◆ Data provided
---

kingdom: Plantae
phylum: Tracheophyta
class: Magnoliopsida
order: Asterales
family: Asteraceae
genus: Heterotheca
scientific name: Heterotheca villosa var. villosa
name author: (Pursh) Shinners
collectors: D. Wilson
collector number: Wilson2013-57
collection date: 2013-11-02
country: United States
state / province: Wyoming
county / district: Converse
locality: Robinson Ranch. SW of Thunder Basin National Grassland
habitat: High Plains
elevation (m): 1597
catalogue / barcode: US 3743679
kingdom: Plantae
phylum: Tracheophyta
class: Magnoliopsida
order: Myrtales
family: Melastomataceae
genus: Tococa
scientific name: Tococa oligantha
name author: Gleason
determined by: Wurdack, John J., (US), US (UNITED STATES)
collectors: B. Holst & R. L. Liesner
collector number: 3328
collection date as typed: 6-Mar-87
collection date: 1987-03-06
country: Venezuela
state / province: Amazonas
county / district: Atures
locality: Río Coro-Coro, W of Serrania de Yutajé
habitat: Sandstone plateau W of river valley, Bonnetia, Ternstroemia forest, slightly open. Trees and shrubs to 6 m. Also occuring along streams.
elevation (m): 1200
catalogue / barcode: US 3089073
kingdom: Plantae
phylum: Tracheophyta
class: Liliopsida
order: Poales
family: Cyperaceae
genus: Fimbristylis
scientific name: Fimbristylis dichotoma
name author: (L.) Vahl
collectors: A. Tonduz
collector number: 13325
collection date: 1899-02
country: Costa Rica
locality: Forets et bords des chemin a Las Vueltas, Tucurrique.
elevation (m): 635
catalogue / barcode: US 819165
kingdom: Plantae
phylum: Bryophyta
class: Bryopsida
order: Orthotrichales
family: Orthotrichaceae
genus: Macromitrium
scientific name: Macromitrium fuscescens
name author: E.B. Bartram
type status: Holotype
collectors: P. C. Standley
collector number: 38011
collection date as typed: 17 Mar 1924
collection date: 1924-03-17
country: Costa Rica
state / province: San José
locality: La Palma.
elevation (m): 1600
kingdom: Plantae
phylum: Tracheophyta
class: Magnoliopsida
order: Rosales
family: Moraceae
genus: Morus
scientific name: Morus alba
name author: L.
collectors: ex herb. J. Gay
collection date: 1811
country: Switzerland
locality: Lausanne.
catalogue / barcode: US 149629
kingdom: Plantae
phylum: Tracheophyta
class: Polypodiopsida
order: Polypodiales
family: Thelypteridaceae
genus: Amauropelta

---

◆ The exercise
Gather every line of the items that contains the word "collectors", matching case exactly, and copy each one as it appears.

◆ Worked solution
collectors: D. Wilson
collectors: B. Holst & R. L. Liesner
collectors: A. Tonduz
collectors: P. C. Standley
collectors: ex herb. J. Gay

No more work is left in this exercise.